I datori di lavoro possono richiedere i benefici utilizzando le procedure telematiche disponibili sul sito dell’INPS, attraverso il Portale delle Agevolazioni per richiedere i nuovi incentivi per assumere giovani e donne.
Per fruire del bonus il datore di lavoro deve presentare un’istanza di ammissione all’agevolazione all’INPS, utilizzando esclusivamente il modulo online disponibile sul sito dell’Istituto previdenziale, all’interno della sezione Portale delle Agevolazioni.
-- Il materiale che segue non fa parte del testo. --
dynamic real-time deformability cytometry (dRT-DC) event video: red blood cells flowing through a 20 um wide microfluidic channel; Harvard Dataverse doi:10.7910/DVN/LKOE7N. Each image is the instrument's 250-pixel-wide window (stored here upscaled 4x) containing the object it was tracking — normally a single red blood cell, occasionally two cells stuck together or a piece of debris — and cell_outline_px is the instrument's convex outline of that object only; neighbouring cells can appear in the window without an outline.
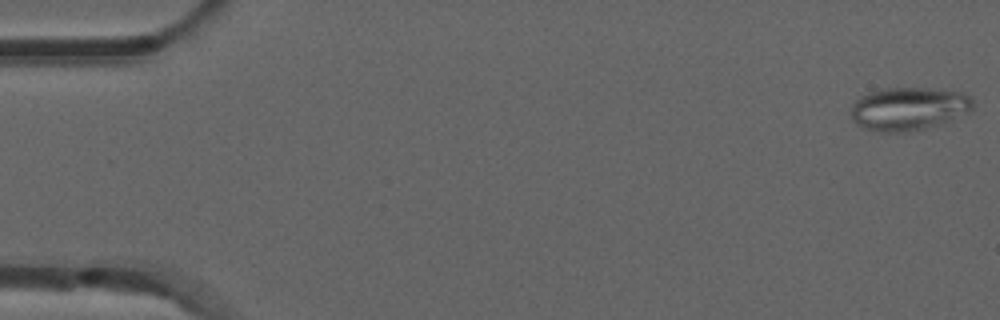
{"species": "common noctule bat (a hibernating species)", "species_latin": "Nyctalus noctula", "temperature_condition": "room temperature", "stored_images_in_passage": 5, "camera_frame_rate_fps": 3000, "um_per_image_px": 0.085, "animal": {"sex": "male", "forearm_length_mm": 52.5}, "frame": {"image": 1, "passage_image": 1, "time_ms": 0.0, "image_size_px": [1000, 320], "cell_outline_px": [[972, 108], [968, 112], [940, 124], [924, 128], [904, 132], [876, 132], [864, 128], [856, 124], [852, 120], [848, 112], [852, 104], [860, 96], [884, 88], [932, 88], [964, 92], [972, 96]], "centroid_in_image_um": [77.2, 9.24], "position_along_channel_um": 7.8, "area_um2": 30.92}}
L’accesso avviene tramite autenticazione con le credenziali istituzionali e l’utilizzo dei servizi dedicati a consulenti e aziende.
Bonus giovani e donne
Nel modulo, devono essere inseriti i dati identificativi dell’impresa e del lavoratore.
Queste sono le dichiarazioni obbligatorie, per l’assunzione delle donne, che il datore di lavoro deve attestare che:
- la lavoratrice è svantaggiata;
- non sussistono obblighi di assunzione o non è stato violato il diritto di precedenza;
- non vi sono sospensioni del lavoro nella stessa unità produttiva, salvi i casi in cui l’assunzione sia finalizzata all’acquisizione di professionalità con livelli di inquadramento diversi da quelli dei lavoratori sospesi;
- la persona interessata all’assunzione non è stata licenziata nei 6 mesi precedenti da un datore con assetti proprietari coincidenti;
- non vi sono provvedimenti amministrativi o giurisdizionali definitivi per violazioni in materia di lavoro;
- sono rispettate le regole sugli aiuti di Stato;
- l’azienda non si trova in difficoltà;
- si realizzi e si mantenga un incremento occupazionale netto.
Per richiedere l’incentivo per i giovcani il datore di lavoro deve dichiarare che:
- il giovane assunto non ha mai avuto un contratto a tempo indeterminato;
- l’assunzione non viola il diritto di precedenza alla riassunzione di un altro lavoratore licenziato da un rapporto a tempo indeterminato o cessato da un rapporto a termine;
- non vi sono sospensioni dal lavoro in corso nella stessa unità produttiva, salvi i casi in cui l’assunzione sia finalizzata all’acquisizione di professionalità con livelli di inquadramento diversi da quelli dei lavoratori sospesi (art. 31, co. 1, lett. c) d.lgs. 150/2015) a carico del datore di lavoro, ai sensi dell’art. 8 del Decreto Ministeriale 30/01/2015;
- non sono in essere provvedimenti sanzionatori definitivi per violazioni in materia di lavoro;
- l’azienda non si trova in stato di difficoltà ai sensi del Reg. UE 651/2014;
- per il Mezzogiorno si realizzi e mantenga un incremento occupazionale netto.